==== Testo in esame

Il 2020 della Yamaha è stato tribolato, nonostante le sette gare vinte in MotoGP. A Iwata speravano nel contributo di Jorge Lorenzo e del test team per migliorare la M1, ma il maiorchino ha potuto contribuire ben poco alla causa.

"Avevamo pianificato un programma di test completo per Jorge Lorenzo, utilizzando un test team giapponese con un po' di personale europeo, ma in realtà lo abbiamo fatto girare solo per due giorni a Sepang e poi nel test prima di Portimao", ha dichiarato Lin Jarvis a Crash.net.

Un programma fin troppo risicato, se si vuole sviluppare una moto alle prese con un andamento così ondivago: "Non faremo lo stesso errore due volte", ha ammesso Jarvis. "Sicuramente eseguiremo un programma di test più intensivo il prossimo anno".

Piena fiducia in Crutchlow


Nella scorsa stagione i piloti ufficiali e Fabio Quartararo hanno vissuto molti alti e bassi a causa del carattere della nuova M1: "Abbiamo molte informazioni da quest'anno, quindi i nostri ingegneri cambieranno il telaio e lavoreranno per migliorare", ha continuato il manager director.

La novità sarà rappresentata dall'arrivo di Crutchlow come tester: "Avremo il feedback dei test di Cal, oltre ai test ufficiali pre-stagionali, quindi siamo abbastanza fiduciosi di poter risolvere i problemi".

"Portare Cal a bordo è un segno della nostra intenzione", ha aggiunto Jarvis. "Siamo pienamente fiduciosi di aver fatto un'ottima scelta con lui, credo che sia un vero lavoratore".

"Cal è in forma"


Jarvis ha spiegato perché la scelta è ricaduta sull'ex pilota del team LCR:  "Penso che la nostra decisione sia stata basata sul fatto che Cal è appena uscito da una stagione completa di Gran Premi. Per Jorge è passato un anno intero, o quasi un anno e mezzo, da una stagione di GP".

"Cal è in forma per la gara, pronto per partire ed era disponibile. Ha mostrato una vera passione per fare questo lavoro e pensiamo che sia la scelta giusta per noi in questo momento".

========
==== Righe estratte

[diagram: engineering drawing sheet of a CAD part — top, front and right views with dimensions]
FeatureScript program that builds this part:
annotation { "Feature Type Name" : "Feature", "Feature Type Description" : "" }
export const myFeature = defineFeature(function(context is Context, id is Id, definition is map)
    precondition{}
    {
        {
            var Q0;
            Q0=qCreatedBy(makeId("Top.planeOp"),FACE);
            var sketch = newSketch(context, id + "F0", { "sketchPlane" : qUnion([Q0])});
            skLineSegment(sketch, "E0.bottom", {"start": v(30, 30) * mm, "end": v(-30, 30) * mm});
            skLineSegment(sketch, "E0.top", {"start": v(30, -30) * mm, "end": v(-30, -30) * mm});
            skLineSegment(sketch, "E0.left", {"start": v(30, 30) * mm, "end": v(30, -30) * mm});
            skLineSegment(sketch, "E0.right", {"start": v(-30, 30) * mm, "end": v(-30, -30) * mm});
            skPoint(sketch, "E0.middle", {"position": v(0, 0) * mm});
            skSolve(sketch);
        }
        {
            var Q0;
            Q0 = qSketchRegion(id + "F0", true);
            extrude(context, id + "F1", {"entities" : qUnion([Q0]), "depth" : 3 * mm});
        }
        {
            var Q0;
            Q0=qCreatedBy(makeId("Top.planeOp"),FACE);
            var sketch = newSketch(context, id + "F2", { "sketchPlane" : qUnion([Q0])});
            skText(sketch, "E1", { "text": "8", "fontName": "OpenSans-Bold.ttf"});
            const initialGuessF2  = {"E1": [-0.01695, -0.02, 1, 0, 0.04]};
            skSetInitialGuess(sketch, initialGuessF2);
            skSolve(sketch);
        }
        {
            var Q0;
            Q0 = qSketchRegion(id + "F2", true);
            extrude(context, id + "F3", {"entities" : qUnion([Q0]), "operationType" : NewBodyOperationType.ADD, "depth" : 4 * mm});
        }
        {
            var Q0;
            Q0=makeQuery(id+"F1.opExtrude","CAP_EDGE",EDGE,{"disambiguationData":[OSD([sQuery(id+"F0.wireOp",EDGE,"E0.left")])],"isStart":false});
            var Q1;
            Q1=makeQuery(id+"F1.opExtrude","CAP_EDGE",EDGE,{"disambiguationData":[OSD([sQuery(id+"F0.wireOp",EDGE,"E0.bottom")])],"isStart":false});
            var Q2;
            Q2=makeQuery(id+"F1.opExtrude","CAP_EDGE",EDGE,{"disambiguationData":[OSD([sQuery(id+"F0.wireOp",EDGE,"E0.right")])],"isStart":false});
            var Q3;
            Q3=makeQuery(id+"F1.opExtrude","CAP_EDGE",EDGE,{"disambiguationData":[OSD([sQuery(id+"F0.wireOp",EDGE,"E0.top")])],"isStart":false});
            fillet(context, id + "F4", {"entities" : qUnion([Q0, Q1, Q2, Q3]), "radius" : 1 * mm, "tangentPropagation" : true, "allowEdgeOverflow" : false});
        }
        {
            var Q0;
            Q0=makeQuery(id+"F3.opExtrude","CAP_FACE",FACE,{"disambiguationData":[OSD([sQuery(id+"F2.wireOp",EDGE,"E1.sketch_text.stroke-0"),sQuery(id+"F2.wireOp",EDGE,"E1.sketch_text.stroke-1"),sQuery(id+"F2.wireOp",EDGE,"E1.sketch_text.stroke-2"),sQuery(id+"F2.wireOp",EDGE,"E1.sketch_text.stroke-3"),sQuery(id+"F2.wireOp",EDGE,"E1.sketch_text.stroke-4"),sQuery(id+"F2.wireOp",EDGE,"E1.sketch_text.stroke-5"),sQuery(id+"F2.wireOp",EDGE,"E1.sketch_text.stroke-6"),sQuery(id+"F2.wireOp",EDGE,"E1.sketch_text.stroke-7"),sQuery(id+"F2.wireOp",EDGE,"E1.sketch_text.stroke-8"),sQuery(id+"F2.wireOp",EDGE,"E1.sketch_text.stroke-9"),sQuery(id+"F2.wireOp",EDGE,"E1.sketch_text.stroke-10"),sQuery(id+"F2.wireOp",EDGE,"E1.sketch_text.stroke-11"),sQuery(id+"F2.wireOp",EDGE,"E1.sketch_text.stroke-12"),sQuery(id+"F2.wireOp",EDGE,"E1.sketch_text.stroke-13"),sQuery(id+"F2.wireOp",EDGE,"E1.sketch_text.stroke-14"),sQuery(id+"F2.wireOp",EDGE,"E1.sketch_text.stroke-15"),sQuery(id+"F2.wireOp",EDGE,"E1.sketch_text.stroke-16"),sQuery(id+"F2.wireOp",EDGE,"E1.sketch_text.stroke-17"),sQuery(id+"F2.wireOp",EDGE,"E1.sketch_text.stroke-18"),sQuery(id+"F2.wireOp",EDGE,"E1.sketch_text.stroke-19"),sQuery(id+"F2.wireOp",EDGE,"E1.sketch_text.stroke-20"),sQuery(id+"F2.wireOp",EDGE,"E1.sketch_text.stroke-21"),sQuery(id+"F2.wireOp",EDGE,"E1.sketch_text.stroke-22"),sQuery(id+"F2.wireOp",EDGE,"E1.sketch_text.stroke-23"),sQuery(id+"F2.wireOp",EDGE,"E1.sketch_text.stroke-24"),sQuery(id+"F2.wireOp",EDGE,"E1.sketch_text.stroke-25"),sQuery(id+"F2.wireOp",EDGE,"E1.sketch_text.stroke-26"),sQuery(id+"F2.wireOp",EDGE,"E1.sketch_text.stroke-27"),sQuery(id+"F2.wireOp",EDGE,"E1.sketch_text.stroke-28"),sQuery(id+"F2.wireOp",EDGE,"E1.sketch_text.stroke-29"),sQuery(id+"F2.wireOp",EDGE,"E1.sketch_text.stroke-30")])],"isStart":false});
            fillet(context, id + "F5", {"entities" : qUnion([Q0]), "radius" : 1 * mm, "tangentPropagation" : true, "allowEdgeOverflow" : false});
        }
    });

========

▸ Istruzioni dell'esercizio:
#1 Elenchi tutte le persone che il testo in esame cita per nome.
#2 Secondo il testo in esame, quale parte della M1 cambieranno gli ingegneri?

▸ Risposte per compito:
#1 Jorge Lorenzo, Lin Jarvis, Fabio Quartararo, Cal Crutchlow

#2 Il telaio.